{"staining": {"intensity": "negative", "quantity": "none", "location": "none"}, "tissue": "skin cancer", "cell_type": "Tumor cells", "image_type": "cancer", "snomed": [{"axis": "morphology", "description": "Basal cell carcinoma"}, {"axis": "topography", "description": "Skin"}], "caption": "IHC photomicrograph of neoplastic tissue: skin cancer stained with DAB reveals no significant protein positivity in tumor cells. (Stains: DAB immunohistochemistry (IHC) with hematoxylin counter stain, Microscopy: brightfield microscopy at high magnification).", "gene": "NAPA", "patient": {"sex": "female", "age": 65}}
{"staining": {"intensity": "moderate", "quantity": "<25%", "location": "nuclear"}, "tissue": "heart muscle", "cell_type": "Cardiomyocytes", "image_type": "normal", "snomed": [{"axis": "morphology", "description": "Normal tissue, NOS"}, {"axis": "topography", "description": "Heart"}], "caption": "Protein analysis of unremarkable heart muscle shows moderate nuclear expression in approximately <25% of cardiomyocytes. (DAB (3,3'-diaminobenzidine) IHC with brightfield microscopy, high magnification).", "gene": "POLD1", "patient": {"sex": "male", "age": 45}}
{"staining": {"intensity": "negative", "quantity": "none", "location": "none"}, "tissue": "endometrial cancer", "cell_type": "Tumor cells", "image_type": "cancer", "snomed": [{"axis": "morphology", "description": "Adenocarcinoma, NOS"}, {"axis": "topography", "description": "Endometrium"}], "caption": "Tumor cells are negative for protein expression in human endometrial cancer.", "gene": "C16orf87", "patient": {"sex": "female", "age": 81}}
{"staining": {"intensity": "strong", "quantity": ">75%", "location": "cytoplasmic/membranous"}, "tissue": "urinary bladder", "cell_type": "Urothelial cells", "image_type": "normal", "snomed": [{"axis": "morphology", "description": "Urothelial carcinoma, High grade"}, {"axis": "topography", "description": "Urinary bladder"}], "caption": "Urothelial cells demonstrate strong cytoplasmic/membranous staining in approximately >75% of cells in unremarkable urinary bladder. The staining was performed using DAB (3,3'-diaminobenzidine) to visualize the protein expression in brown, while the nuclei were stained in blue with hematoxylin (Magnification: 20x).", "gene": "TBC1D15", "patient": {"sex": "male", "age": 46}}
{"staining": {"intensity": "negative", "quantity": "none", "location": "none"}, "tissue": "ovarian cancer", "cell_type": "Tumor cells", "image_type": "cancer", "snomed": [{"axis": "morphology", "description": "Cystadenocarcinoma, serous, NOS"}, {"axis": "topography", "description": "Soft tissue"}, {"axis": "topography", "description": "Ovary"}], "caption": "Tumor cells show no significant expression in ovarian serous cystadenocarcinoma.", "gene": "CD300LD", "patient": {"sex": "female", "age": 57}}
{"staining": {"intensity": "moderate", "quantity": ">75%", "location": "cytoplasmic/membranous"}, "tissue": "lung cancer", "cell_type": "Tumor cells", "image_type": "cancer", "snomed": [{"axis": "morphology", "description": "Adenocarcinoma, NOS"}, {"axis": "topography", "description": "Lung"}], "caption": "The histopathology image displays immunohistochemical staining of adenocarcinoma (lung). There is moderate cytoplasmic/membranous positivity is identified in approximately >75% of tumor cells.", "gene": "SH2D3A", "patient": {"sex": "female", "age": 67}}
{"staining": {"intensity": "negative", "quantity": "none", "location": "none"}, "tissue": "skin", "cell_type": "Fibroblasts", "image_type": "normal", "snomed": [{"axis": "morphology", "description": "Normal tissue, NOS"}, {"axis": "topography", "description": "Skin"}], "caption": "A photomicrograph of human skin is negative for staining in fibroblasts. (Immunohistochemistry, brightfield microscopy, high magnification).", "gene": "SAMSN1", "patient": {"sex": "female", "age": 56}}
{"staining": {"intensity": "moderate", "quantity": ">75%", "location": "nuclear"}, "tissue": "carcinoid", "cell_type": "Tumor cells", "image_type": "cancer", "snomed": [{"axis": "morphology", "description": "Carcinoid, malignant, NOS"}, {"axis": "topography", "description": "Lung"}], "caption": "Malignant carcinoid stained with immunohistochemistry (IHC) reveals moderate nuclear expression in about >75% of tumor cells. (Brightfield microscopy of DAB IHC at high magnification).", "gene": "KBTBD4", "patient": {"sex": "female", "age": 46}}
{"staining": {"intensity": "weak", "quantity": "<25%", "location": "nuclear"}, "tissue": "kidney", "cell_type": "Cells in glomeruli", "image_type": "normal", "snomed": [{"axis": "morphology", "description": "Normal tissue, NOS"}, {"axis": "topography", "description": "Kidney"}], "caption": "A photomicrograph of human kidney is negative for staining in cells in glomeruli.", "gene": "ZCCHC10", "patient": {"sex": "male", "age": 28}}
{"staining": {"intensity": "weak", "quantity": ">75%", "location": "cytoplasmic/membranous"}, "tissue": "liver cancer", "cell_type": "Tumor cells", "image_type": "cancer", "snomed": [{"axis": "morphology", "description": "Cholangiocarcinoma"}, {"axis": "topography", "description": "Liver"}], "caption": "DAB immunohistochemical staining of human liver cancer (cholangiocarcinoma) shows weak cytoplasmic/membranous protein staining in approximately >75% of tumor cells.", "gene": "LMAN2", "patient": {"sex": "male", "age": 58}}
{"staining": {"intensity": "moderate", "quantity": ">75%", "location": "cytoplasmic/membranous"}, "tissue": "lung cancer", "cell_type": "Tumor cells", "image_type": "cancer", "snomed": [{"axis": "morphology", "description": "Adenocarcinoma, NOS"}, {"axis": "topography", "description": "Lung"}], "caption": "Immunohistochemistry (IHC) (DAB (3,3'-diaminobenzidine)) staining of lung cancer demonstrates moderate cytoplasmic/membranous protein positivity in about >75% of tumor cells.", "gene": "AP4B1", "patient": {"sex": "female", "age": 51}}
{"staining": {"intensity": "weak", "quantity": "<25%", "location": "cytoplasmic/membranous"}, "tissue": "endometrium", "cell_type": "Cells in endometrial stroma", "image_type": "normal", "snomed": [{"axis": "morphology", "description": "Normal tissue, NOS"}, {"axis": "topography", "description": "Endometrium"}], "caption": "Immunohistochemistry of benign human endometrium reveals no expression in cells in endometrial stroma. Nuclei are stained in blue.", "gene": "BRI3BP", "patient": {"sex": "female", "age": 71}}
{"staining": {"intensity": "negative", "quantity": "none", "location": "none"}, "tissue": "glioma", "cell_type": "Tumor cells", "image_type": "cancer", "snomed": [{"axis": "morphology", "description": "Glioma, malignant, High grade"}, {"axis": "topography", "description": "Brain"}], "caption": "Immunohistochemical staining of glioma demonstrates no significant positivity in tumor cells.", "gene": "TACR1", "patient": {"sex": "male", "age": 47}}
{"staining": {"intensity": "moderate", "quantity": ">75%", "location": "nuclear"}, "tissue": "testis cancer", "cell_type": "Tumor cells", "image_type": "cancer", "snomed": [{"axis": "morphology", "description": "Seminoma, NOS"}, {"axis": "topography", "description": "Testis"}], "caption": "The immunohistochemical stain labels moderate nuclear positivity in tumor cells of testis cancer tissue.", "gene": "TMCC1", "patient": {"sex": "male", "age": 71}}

────

* Exercise brief *
Each line of the listing is to be repeated exactly.

* Written reply *
{"staining": {"intensity": "negative", "quantity": "none", "location": "none"}, "tissue": "skin cancer", "cell_type": "Tumor cells", "image_type": "cancer", "snomed": [{"axis": "morphology", "description": "Basal cell carcinoma"}, {"axis": "topography", "description": "Skin"}], "caption": "IHC photomicrograph of neoplastic tissue: skin cancer stained with DAB reveals no significant protein positivity in tumor cells. (Stains: DAB immunohistochemistry (IHC) with hematoxylin counter stain, Microscopy: brightfield microscopy at high magnification).", "gene": "NAPA", "patient": {"sex": "female", "age": 65}}
{"staining": {"intensity": "moderate", "quantity": "<25%", "location": "nuclear"}, "tissue": "heart muscle", "cell_type": "Cardiomyocytes", "image_type": "normal", "snomed": [{"axis": "morphology", "description": "Normal tissue, NOS"}, {"axis": "topography", "description": "Heart"}], "caption": "Protein analysis of unremarkable heart muscle shows moderate nuclear expression in approximately <25% of cardiomyocytes. (DAB (3,3'-diaminobenzidine) IHC with brightfield microscopy, high magnification).", "gene": "POLD1", "patient": {"sex": "male", "age": 45}}
{"staining": {"intensity": "negative", "quantity": "none", "location": "none"}, "tissue": "endometrial cancer", "cell_type": "Tumor cells", "image_type": "cancer", "snomed": [{"axis": "morphology", "description": "Adenocarcinoma, NOS"}, {"axis": "topography", "description": "Endometrium"}], "caption": "Tumor cells are negative for protein expression in human endometrial cancer.", "gene": "C16orf87", "patient": {"sex": "female", "age": 81}}
{"staining": {"intensity": "strong", "quantity": ">75%", "location": "cytoplasmic/membranous"}, "tissue": "urinary bladder", "cell_type": "Urothelial cells", "image_type": "normal", "snomed": [{"axis": "morphology", "description": "Urothelial carcinoma, High grade"}, {"axis": "topography", "description": "Urinary bladder"}], "caption": "Urothelial cells demonstrate strong cytoplasmic/membranous staining in approximately >75% of cells in unremarkable urinary bladder. The staining was performed using DAB (3,3'-diaminobenzidine) to visualize the protein expression in brown, while the nuclei were stained in blue with hematoxylin (Magnification: 20x).", "gene": "TBC1D15", "patient": {"sex": "male", "age": 46}}
{"staining": {"intensity": "negative", "quantity": "none", "location": "none"}, "tissue": "ovarian cancer", "cell_type": "Tumor cells", "image_type": "cancer", "snomed": [{"axis": "morphology", "description": "Cystadenocarcinoma, serous, NOS"}, {"axis": "topography", "description": "Soft tissue"}, {"axis": "topography", "description": "Ovary"}], "caption": "Tumor cells show no significant expression in ovarian serous cystadenocarcinoma.", "gene": "CD300LD", "patient": {"sex": "female", "age": 57}}
{"staining": {"intensity": "moderate", "quantity": ">75%", "location": "cytoplasmic/membranous"}, "tissue": "lung cancer", "cell_type": "Tumor cells", "image_type": "cancer", "snomed": [{"axis": "morphology", "description": "Adenocarcinoma, NOS"}, {"axis": "topography", "description": "Lung"}], "caption": "The histopathology image displays immunohistochemical staining of adenocarcinoma (lung). There is moderate cytoplasmic/membranous positivity is identified in approximately >75% of tumor cells.", "gene": "SH2D3A", "patient": {"sex": "female", "age": 67}}
{"staining": {"intensity": "negative", "quantity": "none", "location": "none"}, "tissue": "skin", "cell_type": "Fibroblasts", "image_type": "normal", "snomed": [{"axis": "morphology", "description": "Normal tissue, NOS"}, {"axis": "topography", "description": "Skin"}], "caption": "A photomicrograph of human skin is negative for staining in fibroblasts. (Immunohistochemistry, brightfield microscopy, high magnification).", "gene": "SAMSN1", "patient": {"sex": "female", "age": 56}}
{"staining": {"intensity": "moderate", "quantity": ">75%", "location": "nuclear"}, "tissue": "carcinoid", "cell_type": "Tumor cells", "image_type": "cancer", "snomed": [{"axis": "morphology", "description": "Carcinoid, malignant, NOS"}, {"axis": "topography", "description": "Lung"}], "caption": "Malignant carcinoid stained with immunohistochemistry (IHC) reveals moderate nuclear expression in about >75% of tumor cells. (Brightfield microscopy of DAB IHC at high magnification).", "gene": "KBTBD4", "patient": {"sex": "female", "age": 46}}
{"staining": {"intensity": "weak", "quantity": "<25%", "location": "nuclear"}, "tissue": "kidney", "cell_type": "Cells in glomeruli", "image_type": "normal", "snomed": [{"axis": "morphology", "description": "Normal tissue, NOS"}, {"axis": "topography", "description": "Kidney"}], "caption": "A photomicrograph of human kidney is negative for staining in cells in glomeruli.", "gene": "ZCCHC10", "patient": {"sex": "male", "age": 28}}
{"staining": {"intensity": "weak", "quantity": ">75%", "location": "cytoplasmic/membranous"}, "tissue": "liver cancer", "cell_type": "Tumor cells", "image_type": "cancer", "snomed": [{"axis": "morphology", "description": "Cholangiocarcinoma"}, {"axis": "topography", "description": "Liver"}], "caption": "DAB immunohistochemical staining of human liver cancer (cholangiocarcinoma) shows weak cytoplasmic/membranous protein staining in approximately >75% of tumor cells.", "gene": "LMAN2", "patient": {"sex": "male", "age": 58}}
{"staining": {"intensity": "moderate", "quantity": ">75%", "location": "cytoplasmic/membranous"}, "tissue": "lung cancer", "cell_type": "Tumor cells", "image_type": "cancer", "snomed": [{"axis": "morphology", "description": "Adenocarcinoma, NOS"}, {"axis": "topography", "description": "Lung"}], "caption": "Immunohistochemistry (IHC) (DAB (3,3'-diaminobenzidine)) staining of lung cancer demonstrates moderate cytoplasmic/membranous protein positivity in about >75% of tumor cells.", "gene": "AP4B1", "patient": {"sex": "female", "age": 51}}
{"staining": {"intensity": "weak", "quantity": "<25%", "location": "cytoplasmic/membranous"}, "tissue": "endometrium", "cell_type": "Cells in endometrial stroma", "image_type": "normal", "snomed": [{"axis": "morphology", "description": "Normal tissue, NOS"}, {"axis": "topography", "description": "Endometrium"}], "caption": "Immunohistochemistry of benign human endometrium reveals no expression in cells in endometrial stroma. Nuclei are stained in blue.", "gene": "BRI3BP", "patient": {"sex": "female", "age": 71}}
{"staining": {"intensity": "negative", "quantity": "none", "location": "none"}, "tissue": "glioma", "cell_type": "Tumor cells", "image_type": "cancer", "snomed": [{"axis": "morphology", "description": "Glioma, malignant, High grade"}, {"axis": "topography", "description": "Brain"}], "caption": "Immunohistochemical staining of glioma demonstrates no significant positivity in tumor cells.", "gene": "TACR1", "patient": {"sex": "male", "age": 47}}
{"staining": {"intensity": "moderate", "quantity": ">75%", "location": "nuclear"}, "tissue": "testis cancer", "cell_type": "Tumor cells", "image_type": "cancer", "snomed": [{"axis": "morphology", "description": "Seminoma, NOS"}, {"axis": "topography", "description": "Testis"}], "caption": "The immunohistochemical stain labels moderate nuclear positivity in tumor cells of testis cancer tissue.", "gene": "TMCC1", "patient": {"sex": "male", "age": 71}}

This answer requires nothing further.